Class Accuses University of Phoenix of Deceit

     (CN) – Two former employees claim in a lawsuit that the University of Phoenix made recruiters lie to prospective students about credits, attend military job fairs to recruit secretly and work without overtime pay.
     Marlena Aldrich and Kristen Nolan filed a class action against The University of Phoenix Inc. in Jefferson County, Ky. court on Tuesday. They sued for wrongful termination and state labor law violations.
     Aldrich and Nolan were military liaisons for the university’s Louisville, Ky. campus, according to the lawsuit. They claim they were asked to make “substantial misrepresentations” to meet recruitment goals and were fired when they did not meet their goals.
     Misrepresentations made by recruiters to prospective students included saying credits will transfer when they will not, not disclosing the university’s allegedly inferior accreditation, and telling potential recruits that certain employers endorse the university when they actually do not, according to the complaint.
     Aldrich and Nolan say the University of Phoenix required recruiters to engage in a sales technique called “poking the pain,” which involves playing to a potential student’s insecurities about career and financial concerns.
     “In truth there is no guarantee, indeed no evidence, that the UP degree will result in a better job, better wages, or otherwise operate as a ‘fix’ for the prospective student’s income concerns,” the complaint states. “In fact the opposite is true … ‘gainful employment’ statistics reflect that a UP degree likely will have little or no impact, indeed perhaps a negative impact, on the student’s employability.”
     The class action also alleges that recruiters were required “to gain access to military bases surreptitiously” through job fairs by claiming to have job openings for soldiers and veterans when they were really just recruiting students. One such job fair was held by the Hiring Our Heroes organization and another was sponsored by Wounded Warriors, according to the complaint.
     “In spite of its express agreement that UP would not utilize its participation in the job fair to recruit students it required its liaisons such as plaintiffs to do just that. Plaintiffs were required to conduct these recruitment activities stealthily because if caught they risked removal from the base,” the lawsuit states. “Effectively liaisons such as plaintiffs were required to participate in these unlawful schemes, inclusive of schemes that rise to the level of criminal trespass, to meet recruitment goals or face termination.”
     Aldrich and Nolan further claim that they worked more than 40 hours per week but were not paid overtime wages in violation of Kentucky law. Their hours were not recorded and they were not paid all wages due, the lawsuit states.
     Mark Brenner, senior vice president of external affairs at Apollo Education Group Inc., the university’s parent company, called Aldrich and Nolan’s allegations fictitious and baseless.
     “University of Phoenix intends to vigorously defend itself against the fictitious allegations of these former employees,” Brenner said in a statement provided to Courthouse News. “Their false accusations and baseless legal claims will not distract us from delivering a high quality, career relevant education for working adults, including all those who have so admirably served our country in the military.”

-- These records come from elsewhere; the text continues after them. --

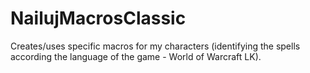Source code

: # NailujMacrosClassic
Creates/uses specific macros for my characters (identifying the spells according the language of the game - World of Warcraft LK).
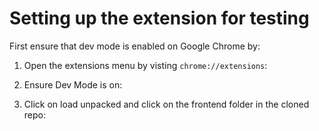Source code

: # Setting up the extension for testing

First ensure that dev mode is enabled on Google Chrome by:

1) Open the extensions menu by visting `chrome://extensions`:

2) Ensure Dev Mode is on:

3) Click on load unpacked and click on the frontend folder in the cloned repo:

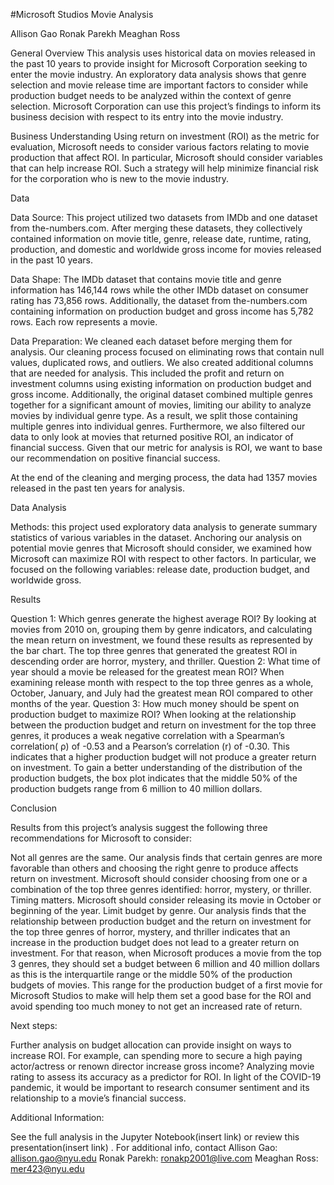 #Microsoft Studios Movie Analysis



Allison Gao
Ronak Parekh
Meaghan Ross 

General Overview 
This analysis uses historical data on movies released in the past 10 years to provide insight for Microsoft Corporation seeking to enter the movie industry. An exploratory data analysis shows that genre selection and movie release time are important factors to consider while production budget needs to be analyzed within the context of genre selection. Microsoft Corporation can use this project’s findings to inform its business decision with respect to its entry into the movie industry. 

Business Understanding
Using return on investment (ROI) as the metric for evaluation, Microsoft needs to consider various factors relating to movie production that affect ROI. In particular, Microsoft should consider variables that can help increase ROI. Such a strategy will help minimize financial risk for the corporation who is new to the movie industry. 

Data 

Data Source:
This project utilized two datasets from IMDb and one dataset from the-numbers.com. After merging these datasets, they collectively contained information on movie title, genre, release date, runtime, rating, production, and domestic and worldwide gross income for movies released in the past 10 years. 

Data Shape:
The IMDb dataset that contains movie title and genre information has 146,144 rows while the other IMDb dataset on consumer rating has 73,856 rows. Additionally, the dataset from the-numbers.com containing information on production budget and gross income has 5,782 rows. Each row represents a movie. 

Data Preparation:
We cleaned each dataset before merging them for analysis. Our cleaning process focused on eliminating rows that contain null values, duplicated rows, and outliers. We also created additional columns that are needed for analysis. This included the profit and return on investment columns using existing information on production budget and gross income. Additionally, the original dataset combined multiple genres together for a significant amount of movies, limiting our ability to analyze movies by individual genre type. As a result, we split those containing multiple genres into individual genres. Furthermore, we also filtered our data to only look at movies that returned positive ROI, an indicator of financial success. Given that our metric for analysis is ROI, we want to base our recommendation on positive financial success. 

At the end of the cleaning and merging process, the data had 1357 movies released in the past ten years for analysis. 


Data Analysis 

Methods: this project used exploratory data analysis to generate summary statistics of various variables in the dataset. Anchoring our analysis on potential movie genres that Microsoft should consider, we examined how Microsoft can maximize ROI with respect to other factors. In particular, we focused on the following variables: release date, production budget, and worldwide gross. 


Results 

Question 1: Which genres generate the highest average ROI?
By looking at movies from 2010 on, grouping them by genre indicators, and calculating the mean return on investment, we found these results as represented by the bar chart.
The top three genres that generated the greatest ROI in descending order are horror, mystery, and thriller. 
Question 2: What time of year should a movie be released for the greatest mean ROI?
When examining release month with respect to the top three genres as a whole, October, January, and July had the greatest mean ROI compared to other months of the year.
Question 3: How much money should be spent on production budget to maximize ROI?
When looking at the relationship between the production budget and return on investment for the top three genres, it produces a weak negative correlation with a Spearman’s  correlation( ρ) of -0.53 and a Pearson’s correlation (r) of -0.30. This indicates that a higher production budget will not produce a greater return on investment. 
To gain a better understanding of the distribution of the production budgets, the box plot indicates that the middle 50% of the production budgets range from 6 million to 40 million dollars.

Conclusion 

Results from this project’s analysis suggest the following three recommendations for Microsoft to consider:

Not all genres are the same. Our analysis finds that certain genres are more favorable than others and choosing the right genre to produce affects return on investment. Microsoft should consider choosing from one or a combination of the top three genres identified: horror, mystery, or thriller. 
Timing matters. Microsoft should consider releasing its movie in October or beginning of the year. 
Limit budget by genre. Our analysis finds that the relationship between production budget and the return on investment for the top three genres of horror, mystery, and thriller indicates that an increase in the production budget does not lead to a greater return on investment. For that reason, when Microsoft produces a movie from the top 3 genres, they should set a budget between 6 million and 40 million dollars as this is the interquartile range or the middle 50% of the production budgets of movies. This range for the production budget of a first movie for Microsoft Studios to make will help them set a good base for the ROI and avoid spending too much money to not get an increased rate of return.

Next steps:

Further analysis on budget allocation can provide insight on ways to increase ROI. For example, can spending more to secure a high paying actor/actress or renown director increase gross income? 
Analyzing movie rating to assess its accuracy as a predictor for ROI. In light of the COVID-19 pandemic, it would be important to research consumer sentiment and its relationship to a movie’s financial success. 


Additional Information:

See the full analysis in the Jupyter Notebook(insert link) or review this presentation(insert link) .
For additional info, contact
Allison Gao: allison.gao@nyu.edu
Ronak Parekh: ronakp2001@live.com
Meaghan Ross: mer423@nyu.edu
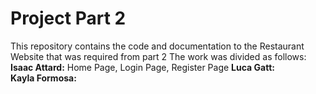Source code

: # Project Part 2
This repository contains the code and documentation to the Restaurant Website that was required from part 2
The work was divided as follows:
**Isaac Attard:** Home Page, Login Page, Register Page
**Luca Gatt:**    
**Kayla Formosa:**   
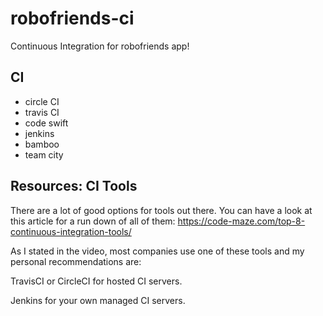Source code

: # robofriends-ci
Continuous Integration for robofriends app!

## CI

- circle CI
- travis CI
- code swift
- jenkins
- bamboo
- team city

## Resources: CI Tools
There are a lot of good options for tools out there. You can have a look at this article for a run down of all of them: https://code-maze.com/top-8-continuous-integration-tools/

As I stated in the video, most companies use one of these tools and my personal recommendations are:

TravisCI or CircleCI for hosted CI servers. 

Jenkins for your own managed CI servers.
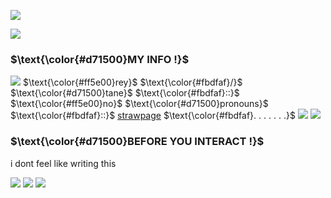 ![](https://files.catbox.moe/jk95sw.gif)

![](https://komarev.com/ghpvc/?username=idiosyncraticNerd) 

<p align="center">
<h3>$\text{\color{#d71500}MY INFO !}$ </h3>
</p>
  
![](https://files.catbox.moe/gtntcg.gif) $\text{\color{#ff5e00}rey}$ $\text{\color{#fbdfaf}/}$ $\text{\color{#d71500}tane}$  $\text{\color{#fbdfaf}::}$ $\text{\color{#ff5e00}no}$ $\text{\color{#d71500}pronouns}$  $\text{\color{#fbdfaf}::}$  [strawpage](https://tanesobs.straw.page/) $\text{\color{#fbdfaf}. . . . . . .}$ ![](https://files.catbox.moe/dk25kt.gif)
![](https://files.catbox.moe/jk95sw.gif)

<p align="center">
<h3>$\text{\color{#d71500}BEFORE YOU INTERACT !}$ </h3>
</p> 

i dont feel like writing this 

![](https://files.catbox.moe/ta88pe.gif) ![](https://files.catbox.moe/z36dwb.png) 
![](https://files.catbox.moe/jk95sw.gif)
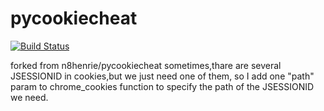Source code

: # pycookiecheat

[![Build
Status](https://travis-ci.org/n8henrie/pycookiecheat.svg?branch=master)](https://travis-ci.org/n8henrie/pycookiecheat)

forked from n8henrie/pycookiecheat
sometimes,thare are several JSESSIONID in cookies,but we just need one of them,  so I add one "path" param to chrome_cookies function to specify the path of the JSESSIONID we need.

     The lawsuit claims that University of Phoenix is the nation’s largest for-profit college. SEC filings from last year show that the university is facing investigations from attorney generals in Florida and Massachusetts.
     Aldrich, Nolan and the class are represented by Kirk Hoskins in Louisville. They seek punitive damages, past due wages including overtime pay, civil penalties and class certification. The proposed class includes Kentucky employees of the University of Phoenix that currently work there or have within the last five years.